O fato de que a maioria do financiamento virá de recursos públicos e não privados faz o processo de investimento menos transparente e responsável. Credores brasileiros e chineses costumam se importar pouco com o meio ambiente, aproveitando-se do baixo nível de governança corporativa, frequentemente fechando os olhos para protestos civis. Geralmente o discurso multilateral em relação a construção de estradas sistematicamente superestima os benefícios e subestima os impactos. Vale ressaltar que as agências de financiamento deveriam estar totalmente cientes da natureza sinergética e dos efeitos colaterais negativos de seus investimentos.

Conclusão preliminar
O cenário mais provável é de que o planejamento de uma estrada transamazônica entre Paramaribo e Belém prossiga, conduzida pela visão desenvolvimentista do presidente Desi Bouterse e da presidente eleita do Brasil, Dilma Rousseff. Ambos têm uma agenda desenvolvimentista principalmente motivada por ganhos econômico e financeiros, menosprezando efeitos colaterais negativos no longo prazo. Ambos presidentes optaram claramente por um modelo de crescimento em que o Estado assume um papel predominante no planejamento econômico e sua execução. Seu principal argumento é que não há alternativas viáveis senão uma estrada e que aquela região não pode ter o direito do desenvolvimento negado.

#### Material fornecido:
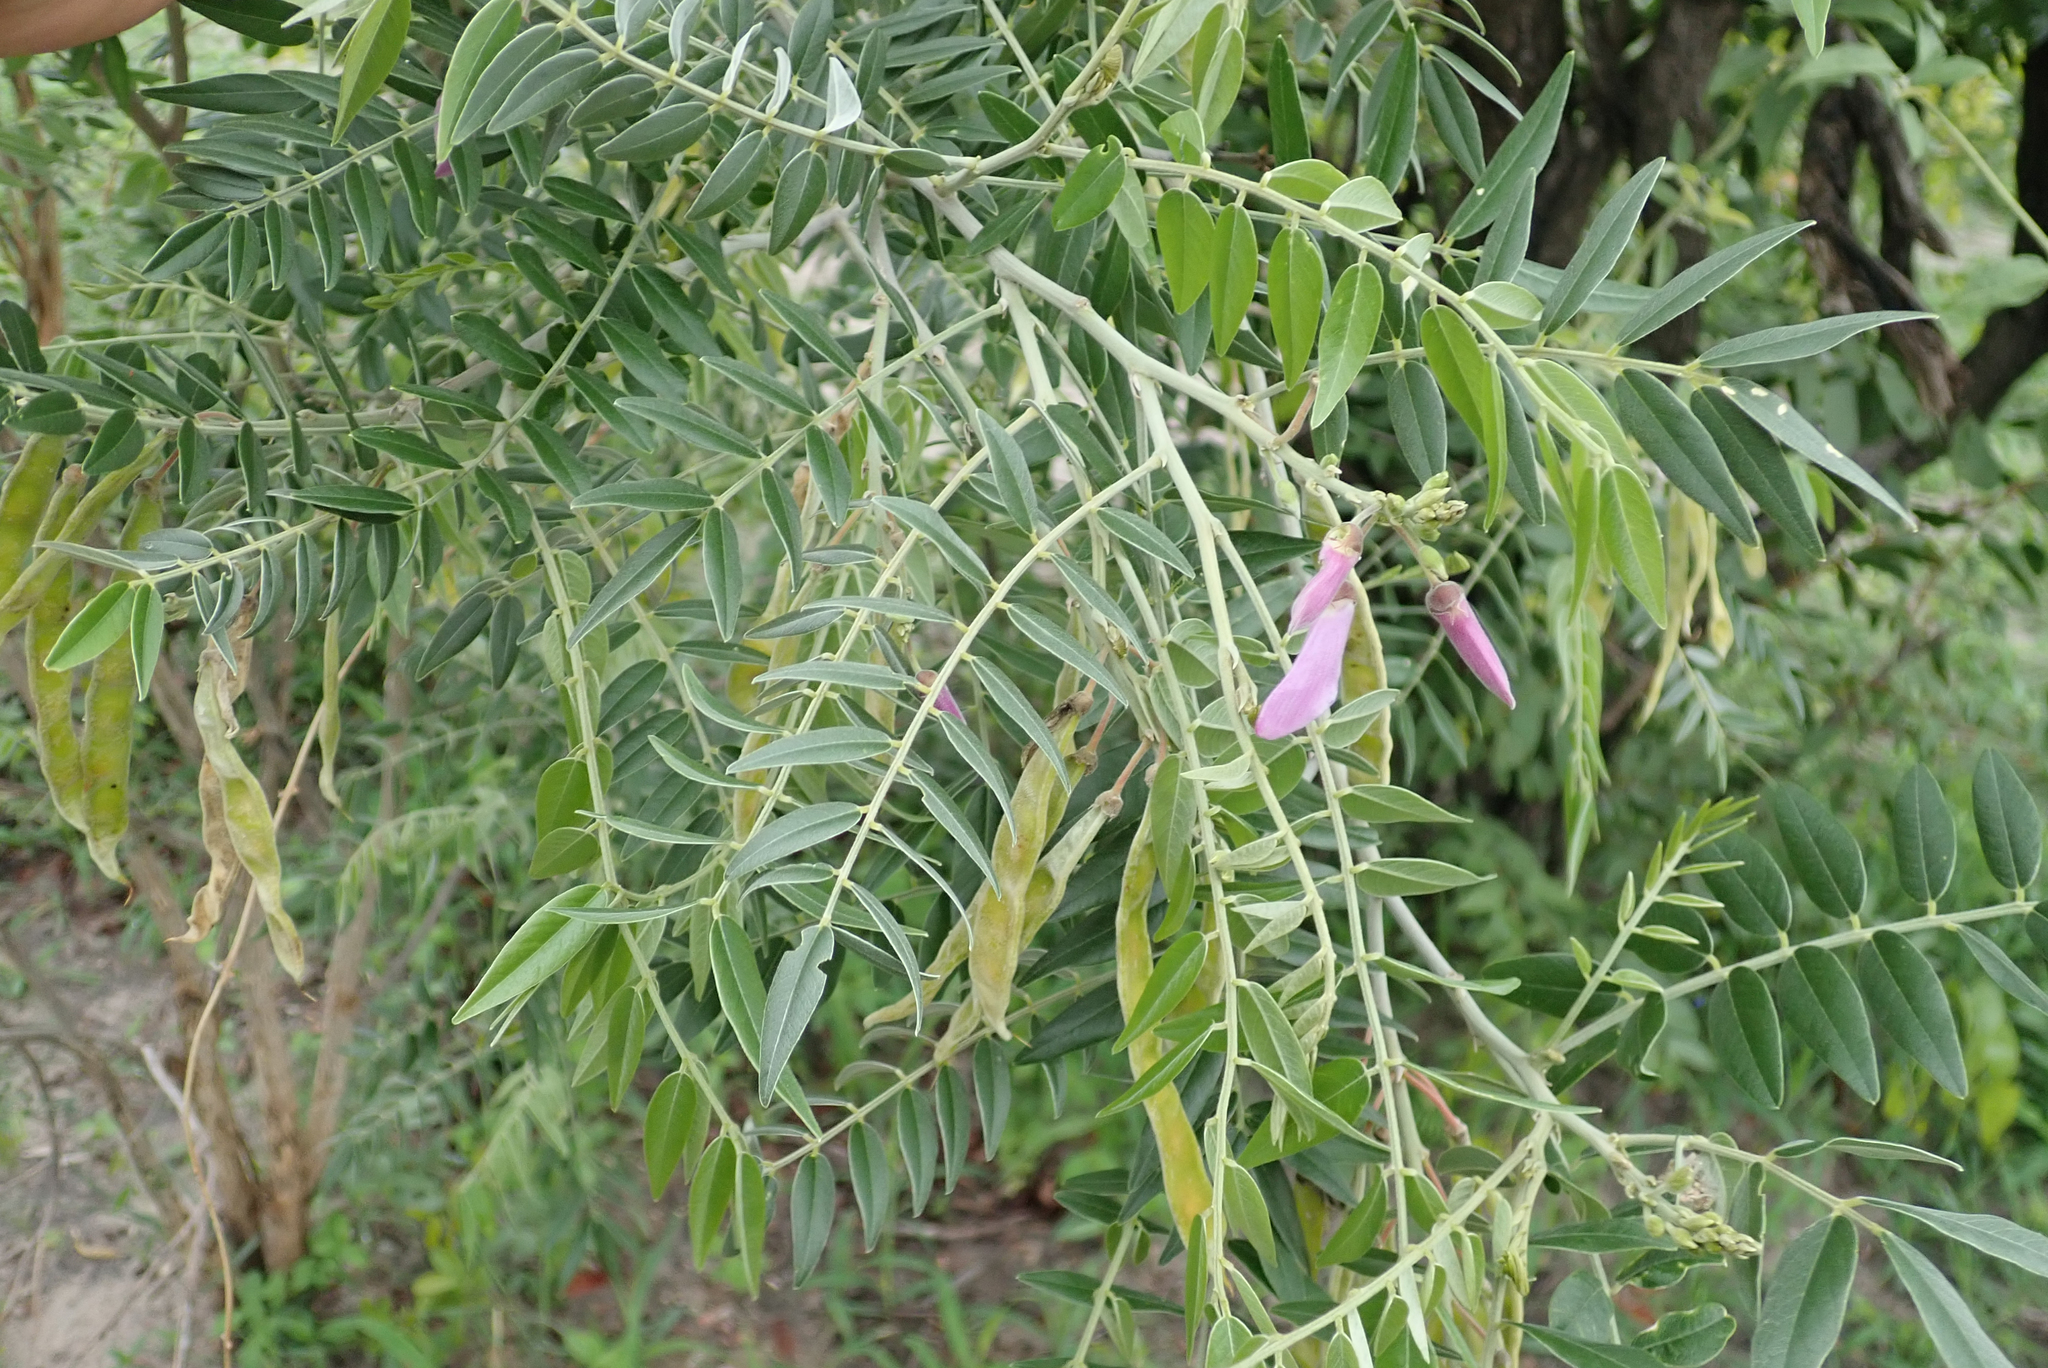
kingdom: Plantae
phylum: Tracheophyta
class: Magnoliopsida
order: Fabales
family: Fabaceae
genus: Mundulea
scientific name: Mundulea sericea
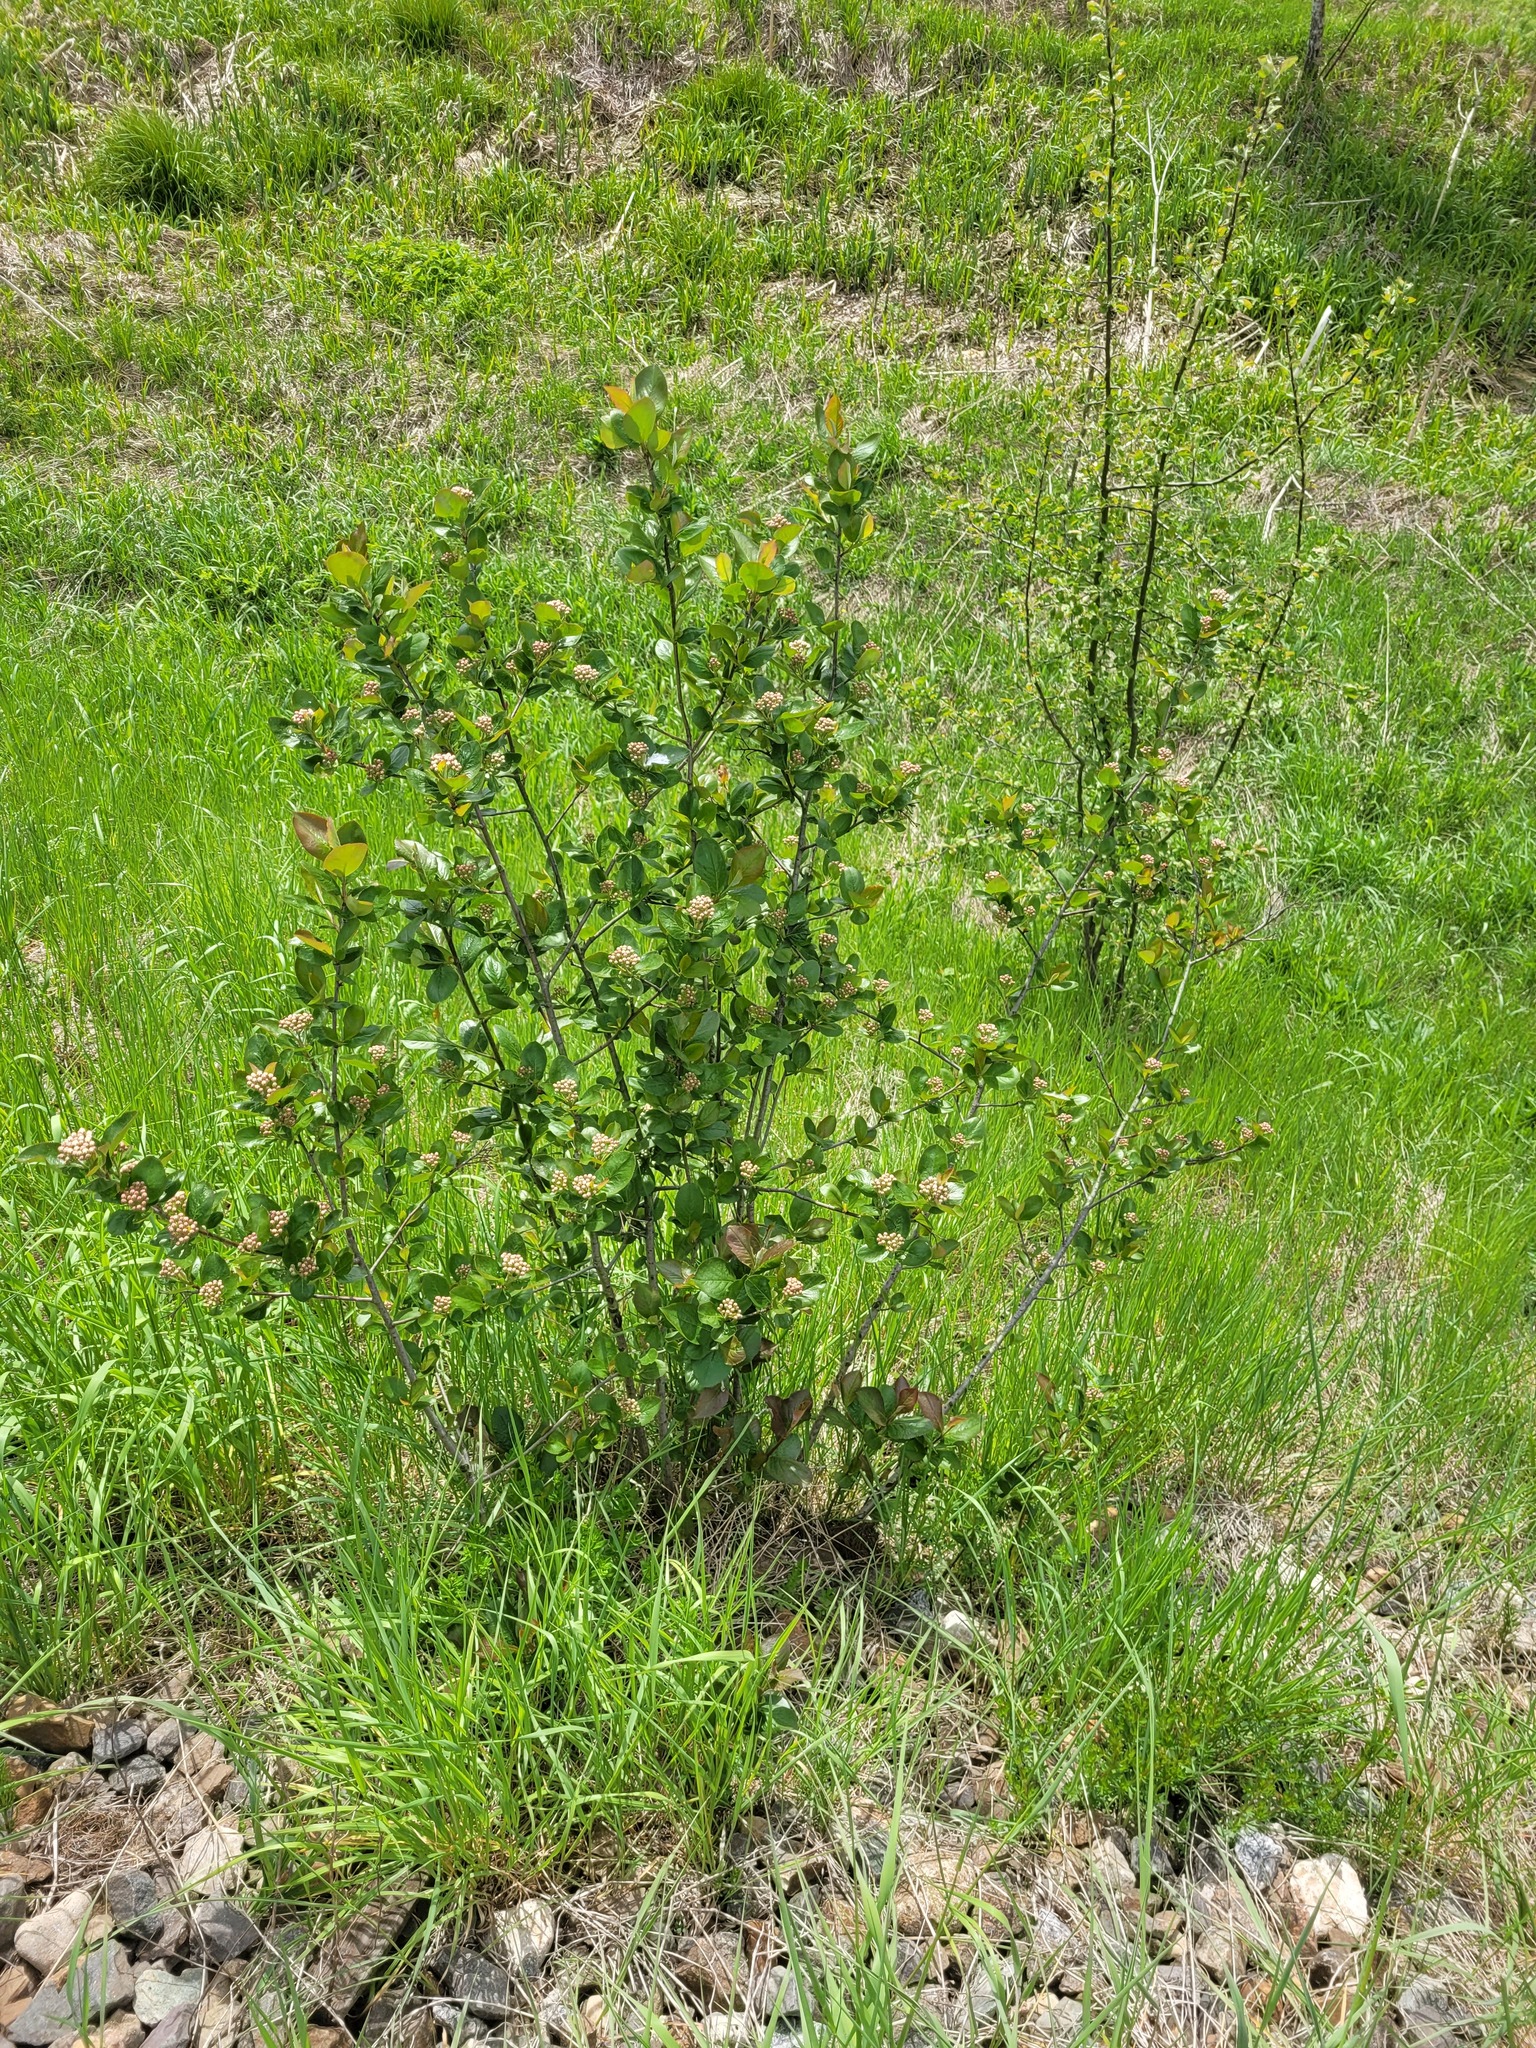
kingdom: Plantae
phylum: Tracheophyta
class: Magnoliopsida
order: Rosales
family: Rosaceae
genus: Sorbaronia
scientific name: Sorbaronia arsenii
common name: Arsène's mountain-ash
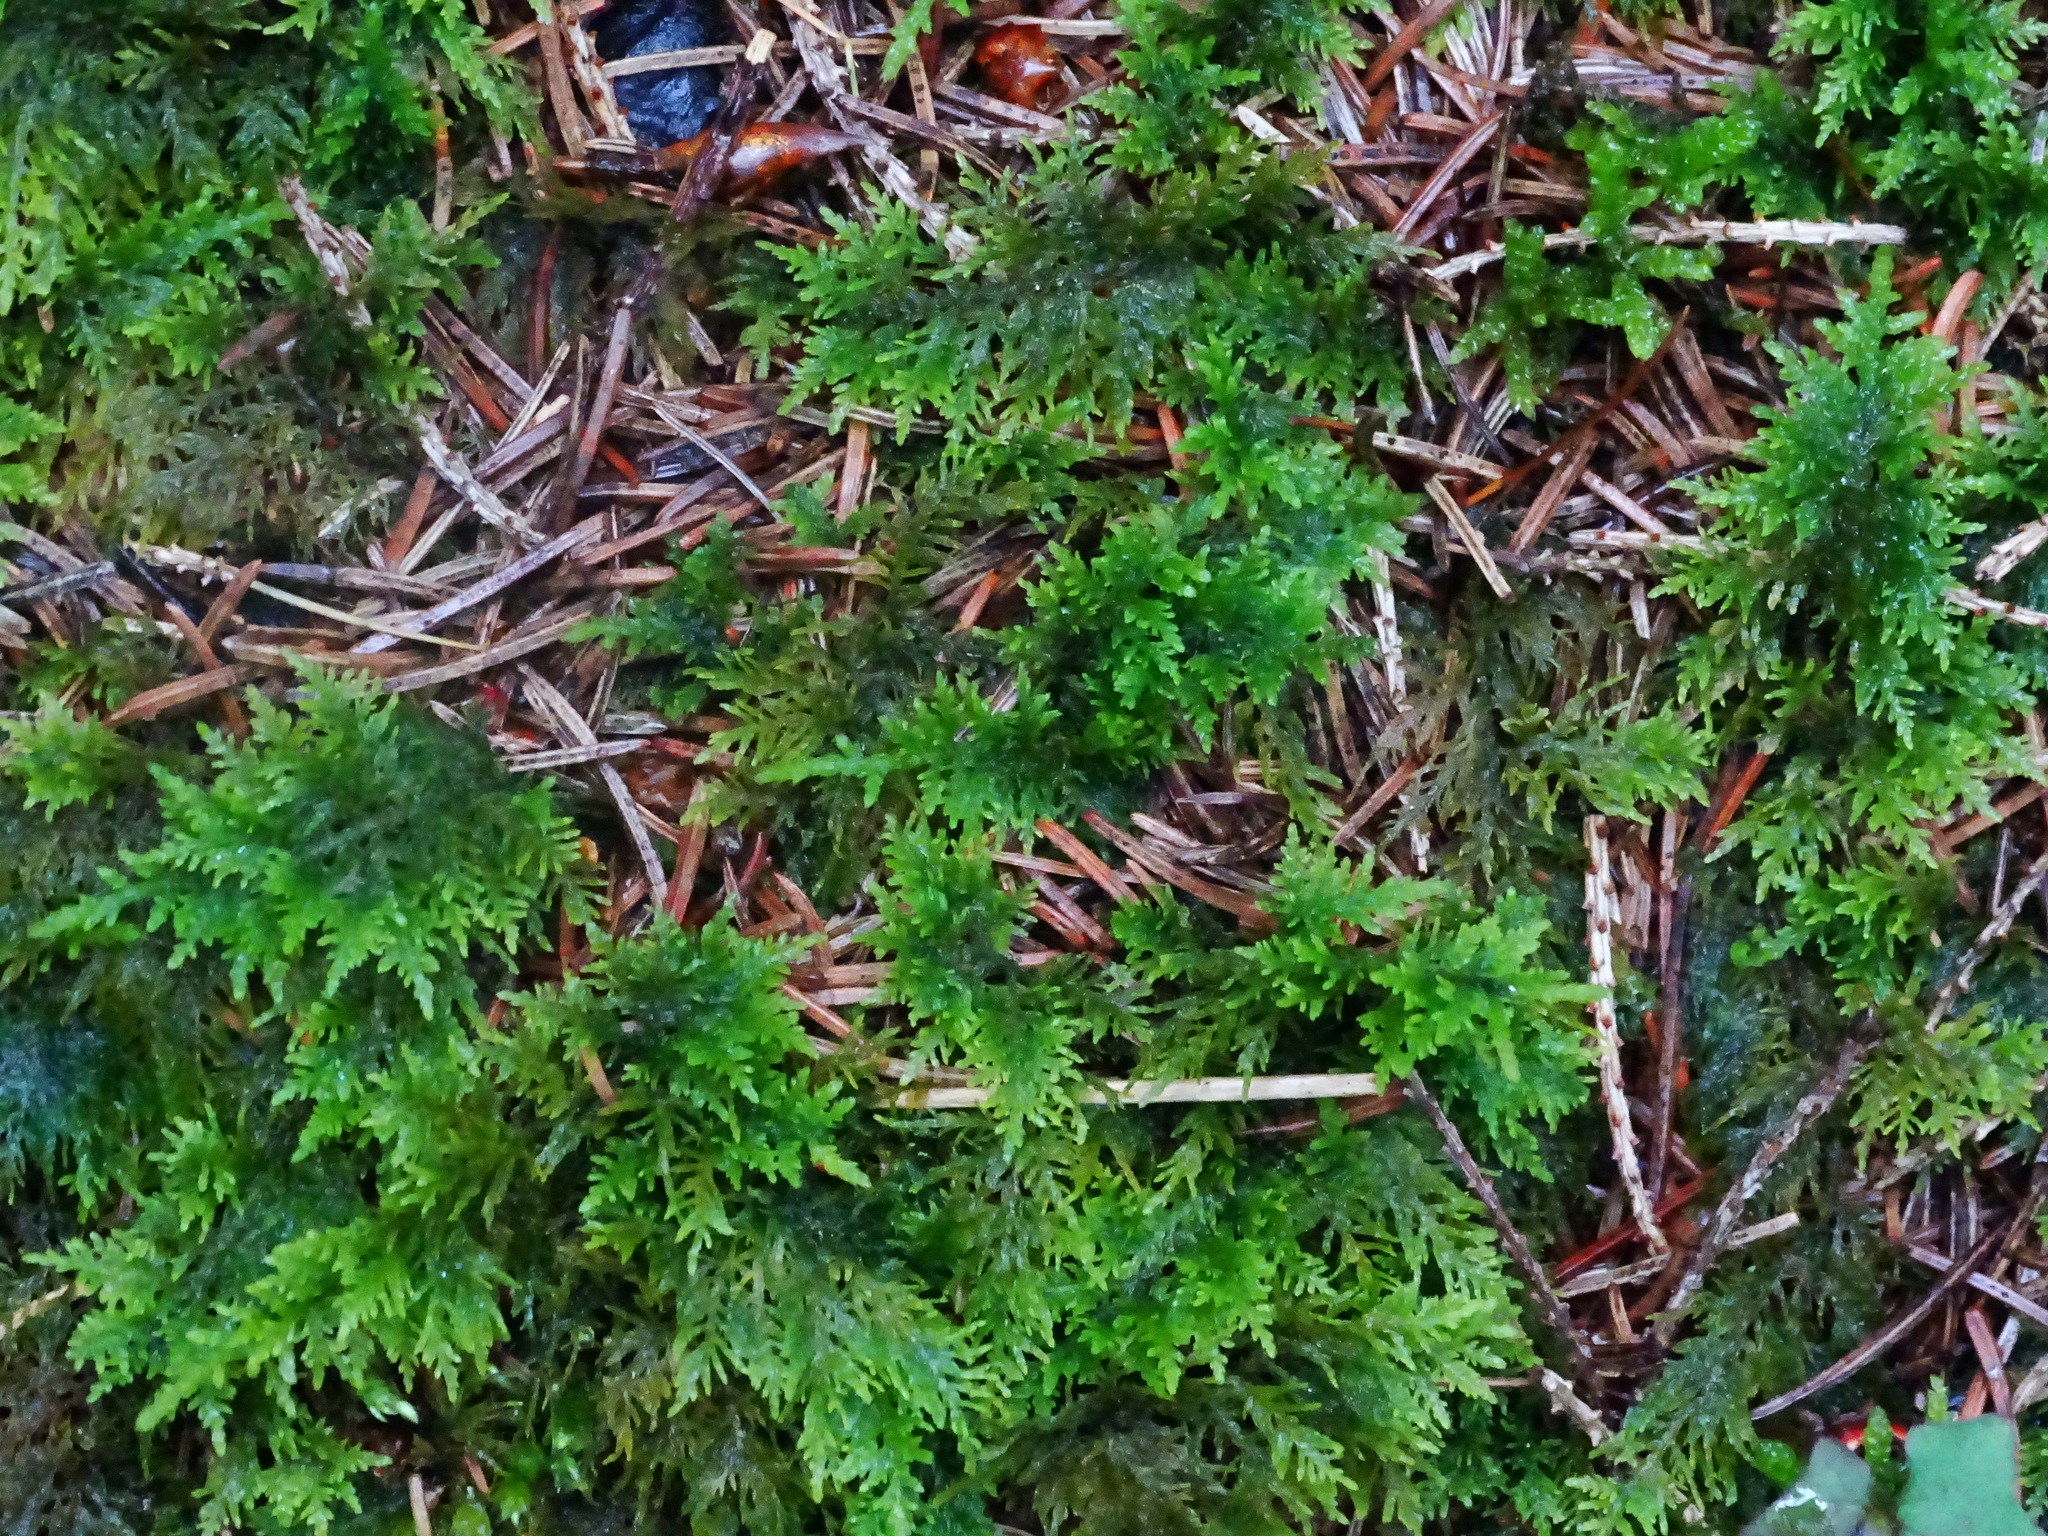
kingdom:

#### Exercício proposto:
Dê continuidade ao trecho sobre a estrada transamazônica entre Paramaribo e Belém, partindo da última frase apresentada.

#### Exercício resolvido:
Na minha opinião, entretanto, existem preocupações legítimas que as vantagens econômicas de curto prazo não pesam diante de uma multiplicidade de consequências negativas no longo prazo. Asfaltando parcialmente a floresta, o Suriname tem muito mais a perder do que a ganhar. O debate deveria, consequentemente, mudar e se focar nas alternativas à construção de uma estrada.

Alternativas viáveis
Em primeiro lugar, a proposta de uma estrada, que é facilitar o transporte na região, inclusive de fábricas na longínqua Zona Franca de Manaus, seria mais bem aproveitada através do aprimoramento de portos que já existem, como Paramaribo, Macapá e Belém. A Guiana Francesa está investindo milhões de seus euros na modernização portuária em Paramaribo e Macapá, já que sua capital Caiena não tem um porto profundo. Não existem argumentos econômicos plausíveis para justificar uma nova estrada.

Em segundo lugar, o Suriname tem posição privilegiada para ganhar com créditos de carbono de projetos de desmatamento evitado. Há argumentos econômicos e financeiros de que a floresta preservada tem mais valor do que os usos alternativos da terra. É necessário aumentar o conhecimento em níveis globais de que a gestão sustentável das florestas pode igualar ou até ultrapassar os ganhos econômicos do desmatamento. Há um bocado de oportunidades na área de gestão florestal sustentável, incluindo a criação de mais áreas protegidas, ecoturismo, extração sustentável de produtos madeireiros e não madeireiros, pagamento por serviços ambientais, economia do carbono e redução de emissões por desmatamento e degradação florestal (REDD). Esses mecanismos deveriam estar aptos a gerar fluxos financeiros suficientes para sustentar ou compensar comunidades ribeirinhas e extrativistas. Infelizmente, o seqüestro de carbono e projetos de desmatamento evitado têm até agora sido bancados apenas pelo mercado voluntário.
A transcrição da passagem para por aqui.